Cancer Treatment Reviews | 2018
A.A. Gockley; Kevin M. Elias
Ovarian cancer remains the leading cause of gynecologic cancer death among American women. Prevention is the only proven approach to reduce the incidence of the disease. Oral contraception, tubal ligation, and risk-reducing salpingo-oophorectomy (rrBSO) for high-risk groups are all established risk reduction strategies. This paradigm is changing as recent biologic studies suggest that many ovarian cancers, especially high-grade serous ovarian cancers, originate in the distal end of the fallopian tube rather than the ovarian surface epithelium. A putative precursor lesion has been identified called the serous tubal intraepithelial carcinoma (STIC). Theoretically, removal of the fallopian tubes alone may prevent these lesions and prevent overt disease. Opportunistic salpingectomy during benign gynecologic surgery appears to be safe and may offer some protection from ovarian cancer without compromising ovarian endocrine function.
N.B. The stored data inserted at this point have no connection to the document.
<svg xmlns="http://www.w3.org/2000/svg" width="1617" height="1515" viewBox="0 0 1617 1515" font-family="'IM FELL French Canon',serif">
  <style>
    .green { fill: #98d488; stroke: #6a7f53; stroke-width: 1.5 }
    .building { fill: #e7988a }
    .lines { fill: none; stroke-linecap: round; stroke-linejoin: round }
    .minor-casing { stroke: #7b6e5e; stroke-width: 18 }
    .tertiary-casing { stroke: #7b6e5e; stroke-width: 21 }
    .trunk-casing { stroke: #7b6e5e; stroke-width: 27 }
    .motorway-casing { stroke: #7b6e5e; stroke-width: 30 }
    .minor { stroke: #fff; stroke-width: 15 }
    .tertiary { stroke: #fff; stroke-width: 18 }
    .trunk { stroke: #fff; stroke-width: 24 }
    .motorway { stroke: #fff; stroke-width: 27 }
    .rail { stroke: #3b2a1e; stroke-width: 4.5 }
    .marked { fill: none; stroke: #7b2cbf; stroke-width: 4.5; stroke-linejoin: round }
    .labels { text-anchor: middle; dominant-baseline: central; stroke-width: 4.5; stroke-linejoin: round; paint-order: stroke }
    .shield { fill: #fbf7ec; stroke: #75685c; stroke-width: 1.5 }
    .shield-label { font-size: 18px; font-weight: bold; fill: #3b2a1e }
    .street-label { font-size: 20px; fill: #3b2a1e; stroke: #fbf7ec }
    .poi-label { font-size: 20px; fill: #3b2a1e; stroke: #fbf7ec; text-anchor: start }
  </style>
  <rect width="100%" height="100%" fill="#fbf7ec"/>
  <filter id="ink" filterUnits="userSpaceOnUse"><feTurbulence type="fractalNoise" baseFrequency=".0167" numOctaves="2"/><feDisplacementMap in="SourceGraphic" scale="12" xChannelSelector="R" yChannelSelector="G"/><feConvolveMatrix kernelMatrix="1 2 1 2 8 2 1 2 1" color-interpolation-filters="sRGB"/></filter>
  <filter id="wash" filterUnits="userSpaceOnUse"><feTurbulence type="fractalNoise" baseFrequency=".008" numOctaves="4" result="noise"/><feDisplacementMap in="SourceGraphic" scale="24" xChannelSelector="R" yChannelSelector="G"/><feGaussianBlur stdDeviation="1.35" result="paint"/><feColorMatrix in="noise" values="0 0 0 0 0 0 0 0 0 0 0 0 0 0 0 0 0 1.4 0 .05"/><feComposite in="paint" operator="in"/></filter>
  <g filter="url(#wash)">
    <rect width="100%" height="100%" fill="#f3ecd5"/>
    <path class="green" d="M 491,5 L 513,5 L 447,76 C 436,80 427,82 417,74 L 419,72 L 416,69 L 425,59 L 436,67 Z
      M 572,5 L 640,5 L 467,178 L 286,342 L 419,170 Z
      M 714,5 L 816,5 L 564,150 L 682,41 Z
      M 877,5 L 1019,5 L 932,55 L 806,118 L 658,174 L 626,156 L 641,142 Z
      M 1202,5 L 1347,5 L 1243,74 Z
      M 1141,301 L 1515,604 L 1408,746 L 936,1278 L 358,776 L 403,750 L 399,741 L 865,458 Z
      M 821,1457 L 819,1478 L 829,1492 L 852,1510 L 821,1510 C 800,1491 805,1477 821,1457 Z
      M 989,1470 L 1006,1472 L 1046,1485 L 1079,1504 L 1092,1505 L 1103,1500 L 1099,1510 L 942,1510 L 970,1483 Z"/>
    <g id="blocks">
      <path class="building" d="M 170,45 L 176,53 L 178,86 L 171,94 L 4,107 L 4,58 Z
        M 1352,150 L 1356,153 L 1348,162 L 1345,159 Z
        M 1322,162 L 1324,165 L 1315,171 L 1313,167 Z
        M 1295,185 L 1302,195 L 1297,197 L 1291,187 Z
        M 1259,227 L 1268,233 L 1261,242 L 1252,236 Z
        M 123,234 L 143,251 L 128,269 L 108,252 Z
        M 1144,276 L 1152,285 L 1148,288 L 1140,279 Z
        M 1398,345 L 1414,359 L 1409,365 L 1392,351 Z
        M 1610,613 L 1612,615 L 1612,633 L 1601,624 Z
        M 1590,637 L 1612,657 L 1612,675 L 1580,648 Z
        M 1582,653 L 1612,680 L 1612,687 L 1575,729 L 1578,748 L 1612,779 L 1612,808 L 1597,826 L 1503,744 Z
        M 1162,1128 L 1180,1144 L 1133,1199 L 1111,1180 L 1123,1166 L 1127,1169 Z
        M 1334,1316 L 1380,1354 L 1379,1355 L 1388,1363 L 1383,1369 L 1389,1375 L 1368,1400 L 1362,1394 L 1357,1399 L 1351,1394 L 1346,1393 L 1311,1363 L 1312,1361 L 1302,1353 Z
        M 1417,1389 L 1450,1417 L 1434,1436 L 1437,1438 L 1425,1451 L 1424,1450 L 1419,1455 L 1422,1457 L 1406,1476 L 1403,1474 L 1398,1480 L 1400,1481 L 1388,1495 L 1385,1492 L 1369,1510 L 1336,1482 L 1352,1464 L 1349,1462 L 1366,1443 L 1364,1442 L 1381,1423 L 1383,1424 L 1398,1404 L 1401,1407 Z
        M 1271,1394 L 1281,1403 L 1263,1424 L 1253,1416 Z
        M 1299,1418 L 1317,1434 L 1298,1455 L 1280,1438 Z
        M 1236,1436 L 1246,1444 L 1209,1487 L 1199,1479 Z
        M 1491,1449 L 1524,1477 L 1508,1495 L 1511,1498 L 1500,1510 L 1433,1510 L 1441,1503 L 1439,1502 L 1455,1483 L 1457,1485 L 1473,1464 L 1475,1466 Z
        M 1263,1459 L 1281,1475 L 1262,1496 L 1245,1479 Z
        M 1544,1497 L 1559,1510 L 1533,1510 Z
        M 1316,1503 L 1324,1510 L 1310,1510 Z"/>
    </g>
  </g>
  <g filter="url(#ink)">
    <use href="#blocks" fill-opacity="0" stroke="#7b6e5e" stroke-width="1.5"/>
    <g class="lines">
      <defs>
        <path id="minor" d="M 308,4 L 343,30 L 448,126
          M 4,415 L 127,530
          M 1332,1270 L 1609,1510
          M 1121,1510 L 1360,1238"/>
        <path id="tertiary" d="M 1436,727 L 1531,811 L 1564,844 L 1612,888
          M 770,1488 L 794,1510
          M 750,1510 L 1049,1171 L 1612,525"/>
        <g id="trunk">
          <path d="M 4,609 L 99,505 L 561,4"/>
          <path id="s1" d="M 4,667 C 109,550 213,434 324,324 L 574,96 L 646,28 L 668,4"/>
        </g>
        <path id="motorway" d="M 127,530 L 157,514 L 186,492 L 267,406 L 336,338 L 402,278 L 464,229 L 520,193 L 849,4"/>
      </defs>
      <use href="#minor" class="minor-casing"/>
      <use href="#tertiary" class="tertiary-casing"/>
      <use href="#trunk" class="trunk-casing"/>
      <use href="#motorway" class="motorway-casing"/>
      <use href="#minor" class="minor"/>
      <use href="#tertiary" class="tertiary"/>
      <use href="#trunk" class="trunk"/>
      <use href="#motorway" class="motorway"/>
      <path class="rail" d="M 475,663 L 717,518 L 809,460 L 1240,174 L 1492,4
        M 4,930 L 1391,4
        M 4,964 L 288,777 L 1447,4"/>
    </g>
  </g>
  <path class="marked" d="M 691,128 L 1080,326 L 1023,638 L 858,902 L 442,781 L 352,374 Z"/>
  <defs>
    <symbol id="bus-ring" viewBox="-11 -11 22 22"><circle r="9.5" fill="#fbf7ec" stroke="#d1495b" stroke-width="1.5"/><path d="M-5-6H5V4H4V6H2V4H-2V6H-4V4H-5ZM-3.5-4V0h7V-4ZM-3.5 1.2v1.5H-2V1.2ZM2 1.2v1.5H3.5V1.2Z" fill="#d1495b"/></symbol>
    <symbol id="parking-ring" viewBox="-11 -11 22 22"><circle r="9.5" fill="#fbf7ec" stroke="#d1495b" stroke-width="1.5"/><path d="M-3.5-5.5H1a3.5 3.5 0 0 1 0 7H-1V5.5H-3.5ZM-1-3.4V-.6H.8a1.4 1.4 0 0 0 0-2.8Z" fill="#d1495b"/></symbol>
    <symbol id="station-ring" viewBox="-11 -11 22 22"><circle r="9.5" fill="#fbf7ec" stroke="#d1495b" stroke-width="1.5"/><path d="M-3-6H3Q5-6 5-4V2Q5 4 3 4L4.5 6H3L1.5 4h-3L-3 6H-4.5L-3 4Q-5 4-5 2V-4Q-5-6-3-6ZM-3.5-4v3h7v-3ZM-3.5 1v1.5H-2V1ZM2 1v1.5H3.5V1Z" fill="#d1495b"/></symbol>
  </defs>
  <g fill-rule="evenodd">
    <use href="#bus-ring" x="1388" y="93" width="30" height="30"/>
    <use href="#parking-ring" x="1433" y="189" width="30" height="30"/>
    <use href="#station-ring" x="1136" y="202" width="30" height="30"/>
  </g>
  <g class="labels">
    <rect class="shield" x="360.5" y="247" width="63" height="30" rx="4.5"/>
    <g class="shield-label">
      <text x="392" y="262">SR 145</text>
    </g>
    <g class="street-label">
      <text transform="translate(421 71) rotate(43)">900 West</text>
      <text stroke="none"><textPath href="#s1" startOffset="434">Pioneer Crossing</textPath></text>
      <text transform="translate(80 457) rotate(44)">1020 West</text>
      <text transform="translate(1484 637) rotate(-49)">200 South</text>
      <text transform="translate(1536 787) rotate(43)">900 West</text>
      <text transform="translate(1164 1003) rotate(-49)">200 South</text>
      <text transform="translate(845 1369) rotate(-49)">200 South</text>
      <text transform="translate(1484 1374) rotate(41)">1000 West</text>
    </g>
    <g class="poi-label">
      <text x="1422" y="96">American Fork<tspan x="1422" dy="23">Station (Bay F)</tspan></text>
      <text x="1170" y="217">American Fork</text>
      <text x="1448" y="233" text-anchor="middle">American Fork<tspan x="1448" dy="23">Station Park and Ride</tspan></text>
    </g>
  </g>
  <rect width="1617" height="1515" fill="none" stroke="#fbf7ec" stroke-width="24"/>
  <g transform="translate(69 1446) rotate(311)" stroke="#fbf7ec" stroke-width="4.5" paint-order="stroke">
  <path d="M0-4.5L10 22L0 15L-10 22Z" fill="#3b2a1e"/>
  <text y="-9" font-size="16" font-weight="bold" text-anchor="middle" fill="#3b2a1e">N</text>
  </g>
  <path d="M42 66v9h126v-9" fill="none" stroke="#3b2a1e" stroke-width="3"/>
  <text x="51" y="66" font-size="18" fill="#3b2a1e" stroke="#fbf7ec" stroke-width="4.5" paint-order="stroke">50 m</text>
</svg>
Despite a lack of evidence for efficacy, several professional societies now recommend this approach for average-risk women. Whether salpingectomy can also serve as a temporizing measure to delay risk-reducing oophorectomy in women with a genetic predisposition to ovarian cancer remains to be seen. Several ongoing non-randomized clinical trials will test the feasibility of this approach. Therefore, the societal impact of increasing salpingectomy rates on ovarian cancer incidence will be an area of intense focus for the next 10-20 years.